Opinion
Cellphone giving away your personal privacy
Posted Saturday, February 18 2012 at 19:37
If you own and use a cellphone, you have already given up a good part of your personal privacy.
Wireless phones have always allowed their service providers and communication regulators to track users. Computers connected to the Internet have always allowed users to publish private information unless they have strict security settings.
Your mobile service provider – and the government through Communication Commission of Kenya, if need be – can produce a record of every number you’ve ever dialled, every text message you’ve sent, all the places you’ve been and, if you’ve got a smartphone, every website you’ve ever visited.
And that is not all.
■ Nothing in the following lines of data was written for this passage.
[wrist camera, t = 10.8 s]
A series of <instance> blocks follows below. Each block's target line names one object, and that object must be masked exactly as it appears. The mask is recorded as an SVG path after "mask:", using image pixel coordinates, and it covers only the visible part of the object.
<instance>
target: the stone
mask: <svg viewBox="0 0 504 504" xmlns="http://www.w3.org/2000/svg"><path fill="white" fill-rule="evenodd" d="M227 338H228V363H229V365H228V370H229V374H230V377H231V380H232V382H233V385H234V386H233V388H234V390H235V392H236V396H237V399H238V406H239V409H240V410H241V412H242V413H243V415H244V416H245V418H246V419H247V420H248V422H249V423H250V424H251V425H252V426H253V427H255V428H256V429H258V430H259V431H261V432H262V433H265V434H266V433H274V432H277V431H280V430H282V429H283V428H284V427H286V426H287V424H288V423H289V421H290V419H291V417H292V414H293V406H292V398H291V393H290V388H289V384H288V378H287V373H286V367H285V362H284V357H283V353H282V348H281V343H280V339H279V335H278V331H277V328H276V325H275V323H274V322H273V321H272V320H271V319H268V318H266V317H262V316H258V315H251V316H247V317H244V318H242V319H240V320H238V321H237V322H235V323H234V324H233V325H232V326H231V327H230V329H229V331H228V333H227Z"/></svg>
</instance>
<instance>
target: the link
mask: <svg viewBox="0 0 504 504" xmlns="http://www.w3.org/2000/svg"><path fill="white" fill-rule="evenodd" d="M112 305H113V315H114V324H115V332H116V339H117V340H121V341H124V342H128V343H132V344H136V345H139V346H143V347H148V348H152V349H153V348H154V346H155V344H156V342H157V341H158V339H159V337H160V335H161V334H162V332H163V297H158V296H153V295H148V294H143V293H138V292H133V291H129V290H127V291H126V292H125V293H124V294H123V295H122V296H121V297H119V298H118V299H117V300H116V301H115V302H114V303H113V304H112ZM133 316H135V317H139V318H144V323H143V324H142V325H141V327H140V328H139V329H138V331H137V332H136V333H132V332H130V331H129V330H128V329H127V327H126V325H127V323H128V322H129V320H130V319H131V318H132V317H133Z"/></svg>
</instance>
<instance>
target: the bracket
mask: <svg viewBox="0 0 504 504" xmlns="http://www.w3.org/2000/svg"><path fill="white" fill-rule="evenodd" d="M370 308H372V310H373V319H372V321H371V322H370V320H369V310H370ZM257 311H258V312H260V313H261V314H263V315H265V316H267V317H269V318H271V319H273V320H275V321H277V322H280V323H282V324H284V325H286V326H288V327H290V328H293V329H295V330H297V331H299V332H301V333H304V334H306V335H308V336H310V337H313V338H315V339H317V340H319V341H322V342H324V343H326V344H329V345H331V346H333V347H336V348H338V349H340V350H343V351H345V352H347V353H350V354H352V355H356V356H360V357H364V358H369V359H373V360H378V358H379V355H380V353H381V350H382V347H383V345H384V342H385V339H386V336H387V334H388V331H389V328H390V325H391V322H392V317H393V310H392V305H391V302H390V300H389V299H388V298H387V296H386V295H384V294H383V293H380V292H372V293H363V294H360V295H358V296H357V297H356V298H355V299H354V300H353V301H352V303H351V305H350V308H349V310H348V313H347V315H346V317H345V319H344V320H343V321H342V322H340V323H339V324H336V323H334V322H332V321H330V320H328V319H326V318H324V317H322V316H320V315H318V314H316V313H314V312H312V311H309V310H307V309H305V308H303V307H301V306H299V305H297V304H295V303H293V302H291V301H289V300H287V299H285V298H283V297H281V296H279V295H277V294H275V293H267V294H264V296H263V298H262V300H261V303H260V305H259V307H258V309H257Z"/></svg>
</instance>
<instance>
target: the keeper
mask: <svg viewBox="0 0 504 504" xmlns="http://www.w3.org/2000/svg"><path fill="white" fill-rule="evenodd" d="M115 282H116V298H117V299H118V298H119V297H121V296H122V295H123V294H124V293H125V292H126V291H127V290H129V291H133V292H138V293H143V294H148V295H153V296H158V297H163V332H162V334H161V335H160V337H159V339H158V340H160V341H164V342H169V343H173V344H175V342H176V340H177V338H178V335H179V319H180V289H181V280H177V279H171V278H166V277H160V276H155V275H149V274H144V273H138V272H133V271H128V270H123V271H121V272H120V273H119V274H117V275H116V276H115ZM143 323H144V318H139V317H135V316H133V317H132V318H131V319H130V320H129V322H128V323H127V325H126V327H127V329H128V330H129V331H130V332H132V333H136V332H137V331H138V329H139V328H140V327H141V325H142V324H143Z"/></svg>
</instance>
Companies that make many of the most popular smartphone apps for Apple and Android devices such as Twitter, Foursquare and Instagram routinely gather the information in personal address books on the phone and in some cases store it on their own computers.
While Apple says it prohibits and rejects any app that collects or transmits users’ personal data without their permission, that has not stopped some of the most popular applications for the iPhone, iPad and iPod – like Yelp, Gowalla, Hipster and Foodspotting – from taking users’ contacts and transmitting it without their knowledge.
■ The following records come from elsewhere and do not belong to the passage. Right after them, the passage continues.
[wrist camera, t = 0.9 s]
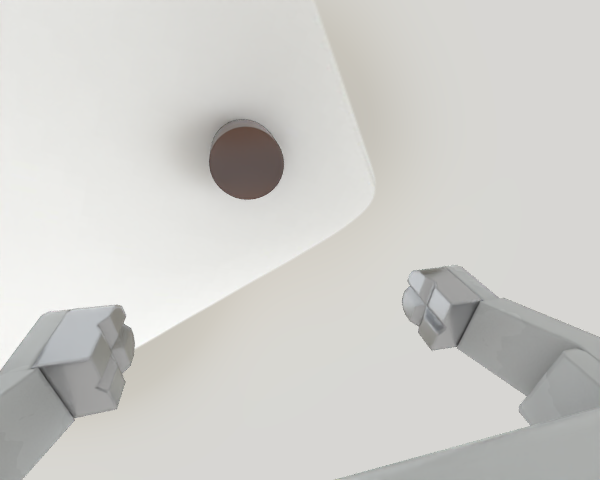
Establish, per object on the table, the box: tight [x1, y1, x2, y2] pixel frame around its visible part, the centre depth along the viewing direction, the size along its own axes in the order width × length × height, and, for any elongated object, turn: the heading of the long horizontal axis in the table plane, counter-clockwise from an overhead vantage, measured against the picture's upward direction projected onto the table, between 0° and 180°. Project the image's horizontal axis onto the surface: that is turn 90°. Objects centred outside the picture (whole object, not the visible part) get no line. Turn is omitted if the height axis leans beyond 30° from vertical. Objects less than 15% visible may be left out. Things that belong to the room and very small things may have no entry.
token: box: [209, 120, 284, 199], centre depth 20 cm, size 5×5×3 cm
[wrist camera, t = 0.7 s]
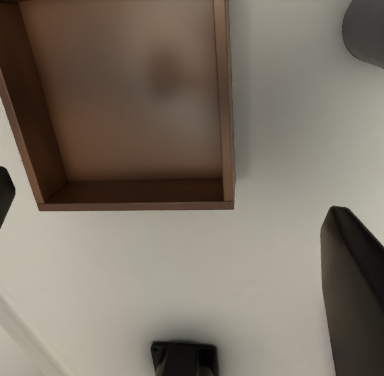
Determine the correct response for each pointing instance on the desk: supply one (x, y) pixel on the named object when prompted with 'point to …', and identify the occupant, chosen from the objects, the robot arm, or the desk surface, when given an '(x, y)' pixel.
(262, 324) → the desk surface
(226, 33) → the desk bin
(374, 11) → the can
For years, developers have understood that if they give you an easy way to find your friends already using their applications, then you won’t have such a lonely experience and you might continue to use their apps.
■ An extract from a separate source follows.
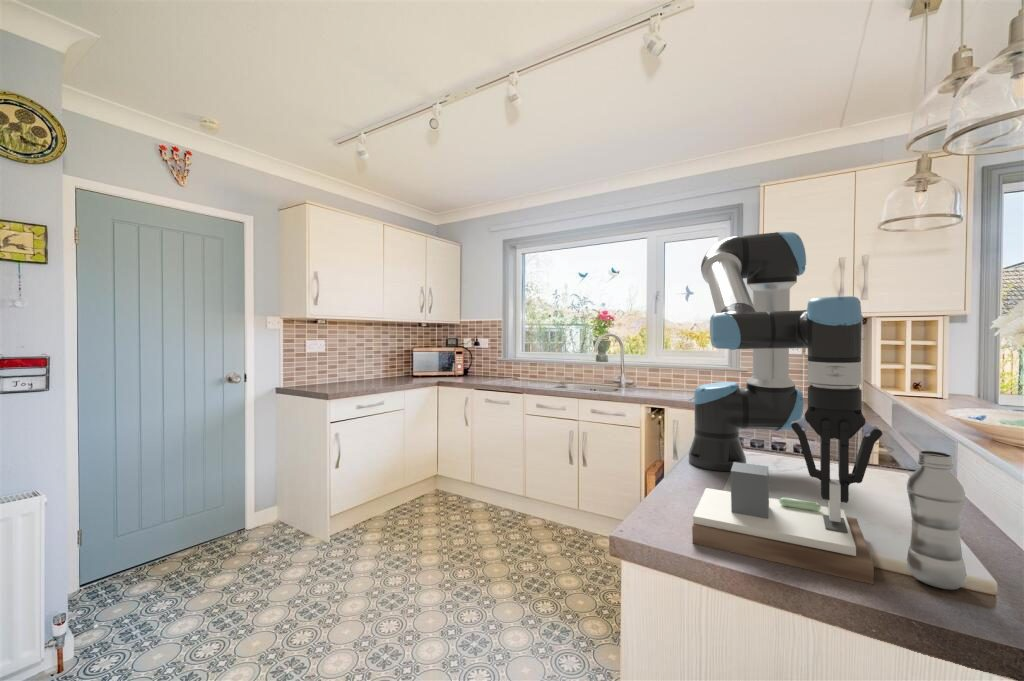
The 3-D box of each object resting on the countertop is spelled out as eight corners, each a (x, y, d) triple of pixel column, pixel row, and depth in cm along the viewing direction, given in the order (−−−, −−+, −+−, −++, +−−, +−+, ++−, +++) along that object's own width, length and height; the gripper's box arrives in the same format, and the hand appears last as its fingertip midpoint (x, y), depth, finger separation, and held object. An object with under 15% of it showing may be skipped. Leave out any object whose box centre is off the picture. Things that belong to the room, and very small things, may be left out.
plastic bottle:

So, many of the applications you know, love, and use on a daily basis have a “find friends” feature that scans your address book to find who among your contacts is already using their services.
Although most companies claim not to do this, those that do it commit one of the most grievous of offences because it makes your contacts the property of an unapproved third-party.
Matching purposes
Facebook, Twitter, Foursquare, Instagram and a few others upload either your contacts’ phone numbers or email addresses to their servers for matching purposes. Some of these applications perform this action without first requesting permission or informing you how long they plan to store this data.
In the best cases, they use an encrypted HTTPS connection to upload the data to their servers, but that’s not a given. Their servers then use the address book data to determine contact matches. In many cases, the data is discarded immediately thereafter.
Last week for example, the Path iPhone app users were surprised to learn that the innards of their address books – contacts’ email addresses and phone numbers – had been uploaded to and stored on Path’s servers. After a public outcry, Path immediately amended its practice to request user permission, and deleted its records.
And you can never be too sure what will happen tomorrow in this fast changing world. This is your address book we’re talking about, probably the most private of all entities.
It’s the digital repository of the personal and professional relationships you’ve amassed over time, and a simple click of a button could expose those relationships to strangers with malicious intents.
Also, much of the data in your address book belongs to other people; their cell phone numbers, for instance, and has been entrusted to you with the understanding that you will keep it private.
It’s also a security risk. Should the company’s database ever get compromised, that information would become the hackers’ property as well. And who knows what the hacker would do with such groundswell of privileged data?
So should we be worried about mobile phone service companies, app makers and government knowing too much about our daily lives, thanks to our cellphones?
Some people argue that it doesn’t hurt to be aware of the issue, but as long as you’re using the phone securely and making sure you aren’t giving away too much personal information or financial data, the notion that you’ve lost all privacy is probably overblown.